= Pervasive informatics =

Pervasive informatics is the study of how information affects interactions with the built environments they occupy. The term and concept were initially introduced by Professor Kecheng Liu during a keynote speech at the SOLI 2008 international conference.

The built environment is rich with information which can be utilised by its occupants to enhance the quality of their work and life. By introducing ICT systems, this information can be created, managed, distributed and consumed more effectively, leading to more advanced interactions between users and the environment. The social interactions in these spaces are of additional value, and Informatics can effectively capture the complexities of such information rich activities. Information literally pervades, or spreads throughout, these socio-technical systems, and pervasive informatics aims to study, and assist in the design of, pervasive information environments, or pervasive spaces, for the benefit of their stakeholders and users.

== Pervasive computing ==
Pervasive informatics may be initially viewed as simply another branch of pervasive, or ubiquitous computing. However, pervasive informatics places a greater emphasis on the ICT-enhanced socio-technical pervasive spaces, as opposed to the technology driven direction of pervasive computing. This distinction between fields is analogous to that of informatics and computing, where Informatics focuses on the study of information, while the primary concern of computing is the processing of information. Pervasive informatics aims to analyse the pervasive nature of information, examining its various representations and transformations in pervasive spaces, which are enabled by pervasive computing technologies e.g. smart devices and intelligent control systems.

== Pervasive spaces ==
A pervasive space is characterised by the physical and informational interaction between the occupants and the built environment e.g. the act of controlling the building is a physical interaction, while the space responding to this action/user instruction is an informational interaction.

Intelligent pervasive spaces are those that display intelligent behaviour in the form of adaptation to user requirements or the environment itself. Such intelligent behaviour can be implemented using artificial intelligence algorithms and agent-based technologies. These intelligent spaces aim to provide communication and computing services to their occupants in such a way that the experience is almost transparent e.g. automated control of heating and ventilation based on occupant preference profiles.

The term first appeared in an IBM Research Report but was not properly defined or discussed until later. An intelligent pervasive space is a “social and physical space with enhanced capability through ICT for human to interact with the built environments” An alternative definition is “an adaptable and dynamic area that optimises user services and management processes using information systems and networked ubiquitous technologies”. A common point between these definitions is that pervasive computing technologies are the means by which intelligence and interactions are achieved in pervasive spaces, with the purpose of enhancing a users experience.

----------------

*Apply what you read:*
1. Say whether each statement agrees with the pervasive informatics text. Answer yes or no and quote the words of the text that decide it.
(a) The term pervasive informatics was introduced at the SOLI 2008 international conference.
(b) Pervasive informatics is more technology driven than pervasive computing.
(c) The term intelligent pervasive space was fully defined in the IBM Research Report where it first appeared.
2. Please carry on the pervasive informatics text from its last sentence.

----------------

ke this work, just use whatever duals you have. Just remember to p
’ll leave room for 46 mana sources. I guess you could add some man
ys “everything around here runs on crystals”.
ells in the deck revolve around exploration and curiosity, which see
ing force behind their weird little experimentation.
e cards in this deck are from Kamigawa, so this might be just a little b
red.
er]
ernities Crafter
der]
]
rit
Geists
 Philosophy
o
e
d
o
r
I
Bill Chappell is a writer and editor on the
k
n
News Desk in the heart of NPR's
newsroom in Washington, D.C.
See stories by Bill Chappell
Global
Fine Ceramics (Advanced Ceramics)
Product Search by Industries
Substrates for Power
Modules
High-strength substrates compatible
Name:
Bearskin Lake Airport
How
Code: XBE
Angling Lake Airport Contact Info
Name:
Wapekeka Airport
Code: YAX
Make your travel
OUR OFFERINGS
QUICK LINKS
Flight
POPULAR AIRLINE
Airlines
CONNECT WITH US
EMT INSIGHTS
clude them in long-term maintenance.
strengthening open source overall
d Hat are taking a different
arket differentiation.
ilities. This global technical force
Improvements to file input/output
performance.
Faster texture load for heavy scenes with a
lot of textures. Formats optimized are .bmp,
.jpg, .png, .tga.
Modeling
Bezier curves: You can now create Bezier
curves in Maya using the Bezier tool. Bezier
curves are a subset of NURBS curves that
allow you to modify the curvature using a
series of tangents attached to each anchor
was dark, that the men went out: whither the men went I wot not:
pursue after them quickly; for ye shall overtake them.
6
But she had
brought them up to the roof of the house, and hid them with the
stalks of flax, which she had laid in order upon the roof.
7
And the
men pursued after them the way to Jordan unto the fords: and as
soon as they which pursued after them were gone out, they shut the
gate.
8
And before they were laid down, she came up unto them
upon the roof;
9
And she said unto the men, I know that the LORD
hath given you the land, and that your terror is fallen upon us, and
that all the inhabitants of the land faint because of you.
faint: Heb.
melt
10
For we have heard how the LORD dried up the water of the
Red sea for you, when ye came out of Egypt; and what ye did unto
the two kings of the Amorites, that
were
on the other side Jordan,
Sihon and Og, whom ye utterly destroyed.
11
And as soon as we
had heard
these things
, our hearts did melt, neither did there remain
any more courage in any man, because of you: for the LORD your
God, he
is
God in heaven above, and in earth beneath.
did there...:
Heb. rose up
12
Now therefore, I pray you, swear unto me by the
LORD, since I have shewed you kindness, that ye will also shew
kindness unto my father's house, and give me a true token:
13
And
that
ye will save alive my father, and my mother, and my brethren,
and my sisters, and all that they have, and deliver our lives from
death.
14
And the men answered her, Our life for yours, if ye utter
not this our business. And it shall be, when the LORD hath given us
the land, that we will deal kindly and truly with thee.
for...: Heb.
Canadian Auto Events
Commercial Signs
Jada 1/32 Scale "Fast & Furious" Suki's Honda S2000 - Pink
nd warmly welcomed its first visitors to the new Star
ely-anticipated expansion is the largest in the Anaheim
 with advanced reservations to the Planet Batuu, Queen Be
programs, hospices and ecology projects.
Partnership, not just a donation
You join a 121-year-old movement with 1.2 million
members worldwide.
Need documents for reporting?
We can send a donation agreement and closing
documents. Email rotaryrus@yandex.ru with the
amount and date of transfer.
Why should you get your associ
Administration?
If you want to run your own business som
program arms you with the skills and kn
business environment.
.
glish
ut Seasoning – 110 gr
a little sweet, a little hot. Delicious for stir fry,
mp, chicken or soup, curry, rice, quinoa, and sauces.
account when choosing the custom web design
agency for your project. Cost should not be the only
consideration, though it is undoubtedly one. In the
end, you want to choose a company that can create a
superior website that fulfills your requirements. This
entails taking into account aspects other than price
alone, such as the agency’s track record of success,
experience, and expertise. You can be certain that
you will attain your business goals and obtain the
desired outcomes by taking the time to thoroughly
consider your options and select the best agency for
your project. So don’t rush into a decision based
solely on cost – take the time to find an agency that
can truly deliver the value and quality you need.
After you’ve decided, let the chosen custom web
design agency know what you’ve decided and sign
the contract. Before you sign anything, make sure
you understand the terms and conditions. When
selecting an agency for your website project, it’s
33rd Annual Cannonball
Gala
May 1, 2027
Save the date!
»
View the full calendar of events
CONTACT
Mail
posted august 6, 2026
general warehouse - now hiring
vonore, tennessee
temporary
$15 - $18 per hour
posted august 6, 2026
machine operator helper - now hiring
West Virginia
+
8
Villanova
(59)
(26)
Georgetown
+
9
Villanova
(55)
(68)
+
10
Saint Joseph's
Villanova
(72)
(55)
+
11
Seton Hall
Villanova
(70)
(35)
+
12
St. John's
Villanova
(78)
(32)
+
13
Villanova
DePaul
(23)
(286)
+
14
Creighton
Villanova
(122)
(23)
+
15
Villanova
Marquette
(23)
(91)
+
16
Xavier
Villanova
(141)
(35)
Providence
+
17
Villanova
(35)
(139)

----------------

*Answers to each task:*
1.
(a) Yes: "The term and concept were initially introduced by Professor Kecheng Liu during a keynote speech at the SOLI 2008 international conference."
(b) No: "pervasive informatics places a greater emphasis on the ICT-enhanced socio-technical pervasive spaces, as opposed to the technology driven direction of pervasive computing."
(c) No: "The term first appeared in an IBM Research Report but was not properly defined or discussed until later."

2.
== Theories and techniques ==
Historically, there have been few attempts to consolidate approaches to studying the complex interplay between occupants and the built environment, and to assist in the design of pervasive information environments. Many theoretical interdisciplinary approaches are relevant to the design of effective pervasive spaces. A core concept in pervasive informatics is the range of interactions that may occur in pervasive spaces: people to people, people to the physical and the physical space to technological artefacts such as sensors. In order to study these interactions it is necessary to have an understanding of what information is being created and exchanged. In light of this, a series of theories which enable us to consider both social and technological interactions together form the foundations of pervasive informatics

=== STS ===
Socio-technical systems provide an approach which assists in understanding and supporting the use of pervasive technologies. The space could be considered as a network of artefacts, information, technology and occupants. By adopting STS approaches, a means for dynamically investigating and mapping such networks becomes possible.

=== Distributed cognition ===
Distributed cognition can be used to explain how information is passed and processed, with a focus on both interactions between people, in addition to their interactions with the environment. These interactions are analysed in terms of the trajectories of information.

=== CSCW ===
Human interactions with a space, and its effect on coordination mechanisms have been examined in the field of computer supported cooperative work (CSCW). The concepts of media spaces and awareness have also emerged from CSCW which are of relevance to pervasive informatics.

=== Semiotics ===
Semiotics, the study of signs, can be used to assess the effectiveness of a built environment from six different levels: physical, empirical, syntactical, semantic, pragmatic and social. Semiotics enables us to understand the nature and characteristics of sign-based interactions in pervasive spaces.

== Trend and future research ==
The current technology-centred view of pervasive computing is no longer sufficient for studying the information in the built environment. Socio-technical approaches are required to direct attention to the interaction between the built environment and its occupants.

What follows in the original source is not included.